━━━ Extracted data ━━━

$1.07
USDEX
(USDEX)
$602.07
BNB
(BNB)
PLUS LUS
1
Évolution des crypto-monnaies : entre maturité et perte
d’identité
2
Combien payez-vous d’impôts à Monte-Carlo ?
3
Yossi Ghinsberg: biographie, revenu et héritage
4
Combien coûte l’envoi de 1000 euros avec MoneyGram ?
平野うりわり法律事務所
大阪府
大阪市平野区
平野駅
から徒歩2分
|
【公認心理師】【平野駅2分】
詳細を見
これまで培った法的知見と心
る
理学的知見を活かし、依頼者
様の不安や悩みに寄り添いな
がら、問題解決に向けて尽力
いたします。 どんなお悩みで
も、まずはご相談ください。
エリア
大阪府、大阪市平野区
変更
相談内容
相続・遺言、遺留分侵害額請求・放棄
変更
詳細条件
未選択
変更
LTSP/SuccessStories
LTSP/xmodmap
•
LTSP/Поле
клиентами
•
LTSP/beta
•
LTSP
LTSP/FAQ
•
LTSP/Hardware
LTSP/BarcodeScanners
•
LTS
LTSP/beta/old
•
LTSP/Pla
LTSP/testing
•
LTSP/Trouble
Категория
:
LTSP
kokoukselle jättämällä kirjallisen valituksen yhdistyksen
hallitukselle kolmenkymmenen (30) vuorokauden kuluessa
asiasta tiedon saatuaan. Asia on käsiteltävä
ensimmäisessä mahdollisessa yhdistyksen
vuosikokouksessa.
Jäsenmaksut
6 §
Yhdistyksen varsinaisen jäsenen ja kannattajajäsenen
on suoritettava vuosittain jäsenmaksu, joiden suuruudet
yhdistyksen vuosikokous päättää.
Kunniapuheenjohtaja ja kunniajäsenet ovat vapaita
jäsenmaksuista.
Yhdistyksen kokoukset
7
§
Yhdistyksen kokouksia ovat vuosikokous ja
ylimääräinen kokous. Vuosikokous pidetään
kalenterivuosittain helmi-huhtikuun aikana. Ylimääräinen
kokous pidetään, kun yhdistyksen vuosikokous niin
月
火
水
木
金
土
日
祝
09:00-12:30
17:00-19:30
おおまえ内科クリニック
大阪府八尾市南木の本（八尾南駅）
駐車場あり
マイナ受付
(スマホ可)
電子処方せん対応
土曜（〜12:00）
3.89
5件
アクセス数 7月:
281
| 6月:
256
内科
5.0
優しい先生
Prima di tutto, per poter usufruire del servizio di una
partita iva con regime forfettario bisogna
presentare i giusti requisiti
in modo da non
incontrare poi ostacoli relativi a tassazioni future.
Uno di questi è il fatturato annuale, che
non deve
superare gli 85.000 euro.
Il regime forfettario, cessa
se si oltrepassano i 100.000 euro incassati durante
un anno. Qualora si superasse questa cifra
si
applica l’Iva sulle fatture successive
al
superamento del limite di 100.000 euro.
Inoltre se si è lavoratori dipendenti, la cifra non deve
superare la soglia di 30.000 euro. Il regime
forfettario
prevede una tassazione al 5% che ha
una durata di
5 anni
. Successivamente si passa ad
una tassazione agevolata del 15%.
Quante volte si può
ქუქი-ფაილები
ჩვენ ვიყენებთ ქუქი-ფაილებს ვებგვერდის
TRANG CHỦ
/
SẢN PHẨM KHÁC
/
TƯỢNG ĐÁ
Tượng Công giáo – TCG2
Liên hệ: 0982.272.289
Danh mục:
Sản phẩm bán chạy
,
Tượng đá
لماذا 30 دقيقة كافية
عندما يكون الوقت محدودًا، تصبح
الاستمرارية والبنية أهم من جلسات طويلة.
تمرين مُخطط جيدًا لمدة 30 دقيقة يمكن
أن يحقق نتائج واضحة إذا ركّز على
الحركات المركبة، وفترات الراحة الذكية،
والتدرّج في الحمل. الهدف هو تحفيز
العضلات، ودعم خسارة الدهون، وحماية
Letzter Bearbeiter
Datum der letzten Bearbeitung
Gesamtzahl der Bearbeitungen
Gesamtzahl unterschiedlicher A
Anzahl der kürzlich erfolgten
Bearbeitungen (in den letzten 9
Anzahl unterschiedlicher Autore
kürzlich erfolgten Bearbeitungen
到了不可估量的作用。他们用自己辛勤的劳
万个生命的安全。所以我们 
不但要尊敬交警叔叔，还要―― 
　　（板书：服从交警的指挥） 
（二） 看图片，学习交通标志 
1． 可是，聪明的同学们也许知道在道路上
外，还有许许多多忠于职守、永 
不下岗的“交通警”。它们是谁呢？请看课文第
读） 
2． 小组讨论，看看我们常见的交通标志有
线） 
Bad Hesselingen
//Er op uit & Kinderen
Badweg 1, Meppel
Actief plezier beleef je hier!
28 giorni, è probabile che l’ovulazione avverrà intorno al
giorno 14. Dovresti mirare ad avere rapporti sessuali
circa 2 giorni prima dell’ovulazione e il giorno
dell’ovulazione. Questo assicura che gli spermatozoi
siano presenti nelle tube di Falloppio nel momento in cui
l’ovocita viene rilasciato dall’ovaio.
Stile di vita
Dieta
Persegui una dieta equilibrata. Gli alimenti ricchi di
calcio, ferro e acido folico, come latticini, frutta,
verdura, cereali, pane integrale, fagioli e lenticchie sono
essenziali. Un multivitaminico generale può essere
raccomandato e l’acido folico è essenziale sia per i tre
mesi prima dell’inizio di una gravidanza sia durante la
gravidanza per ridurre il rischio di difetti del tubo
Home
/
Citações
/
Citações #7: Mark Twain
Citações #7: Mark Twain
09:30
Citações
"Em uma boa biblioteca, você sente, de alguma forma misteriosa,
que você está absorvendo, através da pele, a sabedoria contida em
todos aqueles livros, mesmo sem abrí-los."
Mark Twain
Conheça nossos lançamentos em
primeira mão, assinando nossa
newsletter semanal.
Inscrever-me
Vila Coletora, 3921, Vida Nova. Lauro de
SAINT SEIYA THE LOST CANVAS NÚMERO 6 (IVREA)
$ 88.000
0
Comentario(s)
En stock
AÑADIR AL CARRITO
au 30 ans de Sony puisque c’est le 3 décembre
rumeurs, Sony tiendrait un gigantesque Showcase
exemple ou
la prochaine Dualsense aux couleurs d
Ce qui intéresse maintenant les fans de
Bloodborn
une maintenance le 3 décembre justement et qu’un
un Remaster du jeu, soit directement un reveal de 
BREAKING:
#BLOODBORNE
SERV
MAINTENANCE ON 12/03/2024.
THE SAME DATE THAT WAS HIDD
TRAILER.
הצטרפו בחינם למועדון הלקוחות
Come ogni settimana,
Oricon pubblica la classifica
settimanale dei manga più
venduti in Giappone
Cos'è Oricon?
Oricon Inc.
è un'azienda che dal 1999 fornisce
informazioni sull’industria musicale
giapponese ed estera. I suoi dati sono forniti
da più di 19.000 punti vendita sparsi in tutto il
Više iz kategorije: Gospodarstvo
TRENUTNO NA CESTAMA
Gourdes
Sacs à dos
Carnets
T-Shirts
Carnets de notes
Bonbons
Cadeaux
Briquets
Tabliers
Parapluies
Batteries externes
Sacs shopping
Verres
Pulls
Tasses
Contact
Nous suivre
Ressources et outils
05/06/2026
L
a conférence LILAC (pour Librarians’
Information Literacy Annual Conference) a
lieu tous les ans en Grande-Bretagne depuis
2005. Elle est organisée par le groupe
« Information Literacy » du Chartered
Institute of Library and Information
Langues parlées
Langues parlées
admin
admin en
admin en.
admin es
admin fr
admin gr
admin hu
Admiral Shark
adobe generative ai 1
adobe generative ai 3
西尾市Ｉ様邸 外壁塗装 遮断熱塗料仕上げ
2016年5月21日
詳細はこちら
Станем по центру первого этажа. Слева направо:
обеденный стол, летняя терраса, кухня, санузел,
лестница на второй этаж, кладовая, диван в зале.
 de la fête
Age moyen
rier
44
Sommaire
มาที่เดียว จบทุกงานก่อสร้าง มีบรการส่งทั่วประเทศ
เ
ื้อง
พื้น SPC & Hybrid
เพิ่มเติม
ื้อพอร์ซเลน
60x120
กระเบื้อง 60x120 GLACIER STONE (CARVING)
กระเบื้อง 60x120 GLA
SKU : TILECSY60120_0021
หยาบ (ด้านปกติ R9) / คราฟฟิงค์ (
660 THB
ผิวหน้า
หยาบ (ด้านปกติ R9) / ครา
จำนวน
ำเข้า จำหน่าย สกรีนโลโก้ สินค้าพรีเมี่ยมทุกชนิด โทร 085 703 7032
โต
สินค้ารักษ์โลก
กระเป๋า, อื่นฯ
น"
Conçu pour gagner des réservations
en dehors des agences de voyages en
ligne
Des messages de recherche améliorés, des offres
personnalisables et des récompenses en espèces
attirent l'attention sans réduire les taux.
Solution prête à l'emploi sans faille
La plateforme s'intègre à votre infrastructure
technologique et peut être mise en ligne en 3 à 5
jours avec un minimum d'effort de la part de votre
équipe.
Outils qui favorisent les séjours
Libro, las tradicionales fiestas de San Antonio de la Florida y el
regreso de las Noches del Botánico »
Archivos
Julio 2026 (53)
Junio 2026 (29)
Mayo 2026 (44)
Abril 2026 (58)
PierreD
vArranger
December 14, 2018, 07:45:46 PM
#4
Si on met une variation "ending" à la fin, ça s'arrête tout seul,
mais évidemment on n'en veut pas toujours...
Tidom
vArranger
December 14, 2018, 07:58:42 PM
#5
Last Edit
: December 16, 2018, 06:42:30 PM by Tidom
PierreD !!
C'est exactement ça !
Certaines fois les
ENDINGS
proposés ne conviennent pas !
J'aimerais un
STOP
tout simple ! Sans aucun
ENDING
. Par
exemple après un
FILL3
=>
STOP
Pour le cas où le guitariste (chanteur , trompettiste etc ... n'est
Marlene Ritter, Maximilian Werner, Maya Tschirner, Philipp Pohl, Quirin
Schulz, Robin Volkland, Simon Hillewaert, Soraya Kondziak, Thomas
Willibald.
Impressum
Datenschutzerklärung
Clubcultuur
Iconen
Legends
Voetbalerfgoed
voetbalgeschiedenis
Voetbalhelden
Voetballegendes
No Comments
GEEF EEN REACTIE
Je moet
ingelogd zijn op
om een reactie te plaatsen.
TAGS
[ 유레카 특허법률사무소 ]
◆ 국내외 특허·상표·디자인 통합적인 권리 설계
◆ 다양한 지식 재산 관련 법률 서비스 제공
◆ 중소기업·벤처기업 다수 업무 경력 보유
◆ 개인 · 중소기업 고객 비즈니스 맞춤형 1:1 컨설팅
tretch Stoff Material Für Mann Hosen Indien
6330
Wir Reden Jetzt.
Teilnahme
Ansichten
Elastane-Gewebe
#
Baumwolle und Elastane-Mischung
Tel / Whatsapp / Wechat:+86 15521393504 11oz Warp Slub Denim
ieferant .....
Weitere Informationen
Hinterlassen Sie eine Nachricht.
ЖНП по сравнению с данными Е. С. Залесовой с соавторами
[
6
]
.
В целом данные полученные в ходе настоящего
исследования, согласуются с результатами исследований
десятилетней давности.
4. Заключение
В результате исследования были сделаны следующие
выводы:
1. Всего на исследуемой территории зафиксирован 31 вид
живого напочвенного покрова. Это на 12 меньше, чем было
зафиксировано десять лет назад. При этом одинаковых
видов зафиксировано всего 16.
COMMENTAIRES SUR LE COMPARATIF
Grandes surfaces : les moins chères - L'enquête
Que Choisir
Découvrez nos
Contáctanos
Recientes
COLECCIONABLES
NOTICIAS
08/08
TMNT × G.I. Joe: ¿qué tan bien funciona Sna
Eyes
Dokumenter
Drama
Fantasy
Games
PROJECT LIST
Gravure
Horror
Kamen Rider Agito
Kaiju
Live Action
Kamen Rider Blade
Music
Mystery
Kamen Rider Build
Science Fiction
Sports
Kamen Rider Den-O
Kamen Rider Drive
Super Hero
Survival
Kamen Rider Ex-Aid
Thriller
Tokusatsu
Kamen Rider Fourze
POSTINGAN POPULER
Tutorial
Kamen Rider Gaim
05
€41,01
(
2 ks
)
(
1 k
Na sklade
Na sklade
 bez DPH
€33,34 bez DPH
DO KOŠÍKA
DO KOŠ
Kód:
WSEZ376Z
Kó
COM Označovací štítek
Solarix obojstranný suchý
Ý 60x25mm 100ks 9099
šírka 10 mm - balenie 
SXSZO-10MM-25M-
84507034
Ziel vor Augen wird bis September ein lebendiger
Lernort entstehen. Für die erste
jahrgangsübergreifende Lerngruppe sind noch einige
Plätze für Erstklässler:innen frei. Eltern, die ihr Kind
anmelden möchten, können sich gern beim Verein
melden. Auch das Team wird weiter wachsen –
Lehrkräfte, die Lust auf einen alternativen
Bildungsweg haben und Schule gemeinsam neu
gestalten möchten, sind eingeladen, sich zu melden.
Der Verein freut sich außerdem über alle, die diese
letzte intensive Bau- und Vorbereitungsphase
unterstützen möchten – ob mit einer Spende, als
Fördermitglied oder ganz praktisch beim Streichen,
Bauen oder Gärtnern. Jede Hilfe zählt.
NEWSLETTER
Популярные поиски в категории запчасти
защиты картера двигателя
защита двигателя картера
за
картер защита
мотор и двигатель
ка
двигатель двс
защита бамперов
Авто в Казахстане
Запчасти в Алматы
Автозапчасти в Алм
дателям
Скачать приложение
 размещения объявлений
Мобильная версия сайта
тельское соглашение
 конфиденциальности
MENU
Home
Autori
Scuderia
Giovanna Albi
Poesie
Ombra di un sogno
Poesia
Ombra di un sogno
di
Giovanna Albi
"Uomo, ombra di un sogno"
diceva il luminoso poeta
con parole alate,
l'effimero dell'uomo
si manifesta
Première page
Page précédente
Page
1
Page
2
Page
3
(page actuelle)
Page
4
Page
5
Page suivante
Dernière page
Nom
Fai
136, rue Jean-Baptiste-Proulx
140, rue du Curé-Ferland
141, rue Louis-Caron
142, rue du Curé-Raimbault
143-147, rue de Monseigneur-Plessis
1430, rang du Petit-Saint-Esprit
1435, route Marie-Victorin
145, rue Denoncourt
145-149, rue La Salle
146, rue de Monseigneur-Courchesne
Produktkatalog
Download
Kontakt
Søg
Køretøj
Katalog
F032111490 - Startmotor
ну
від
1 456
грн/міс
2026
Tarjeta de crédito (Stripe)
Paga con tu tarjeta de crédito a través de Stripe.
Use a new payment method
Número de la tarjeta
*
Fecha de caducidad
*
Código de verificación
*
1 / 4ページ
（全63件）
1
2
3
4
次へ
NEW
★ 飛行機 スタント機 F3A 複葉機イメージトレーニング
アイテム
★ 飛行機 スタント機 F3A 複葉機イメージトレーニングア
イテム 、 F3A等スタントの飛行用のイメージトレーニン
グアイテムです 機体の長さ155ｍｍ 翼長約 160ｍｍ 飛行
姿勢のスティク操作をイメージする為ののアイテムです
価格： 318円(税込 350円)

━━━

Everything above from the line containing "Liên hệ: 0982.272.289" through the line containing "kürzlich erfolgten Bearbeitungen" must be copied exactly. Nothing outside that range belongs in the answer.

Liên hệ: 0982.272.289
Danh mục:
Sản phẩm bán chạy
,
Tượng đá
لماذا 30 دقيقة كافية
عندما يكون الوقت محدودًا، تصبح
الاستمرارية والبنية أهم من جلسات طويلة.
تمرين مُخطط جيدًا لمدة 30 دقيقة يمكن
أن يحقق نتائج واضحة إذا ركّز على
الحركات المركبة، وفترات الراحة الذكية،
والتدرّج في الحمل. الهدف هو تحفيز
العضلات، ودعم خسارة الدهون، وحماية
Letzter Bearbeiter
Datum der letzten Bearbeitung
Gesamtzahl der Bearbeitungen
Gesamtzahl unterschiedlicher A
Anzahl der kürzlich erfolgten
Bearbeitungen (in den letzten 9
Anzahl unterschiedlicher Autore
kürzlich erfolgten Bearbeitungen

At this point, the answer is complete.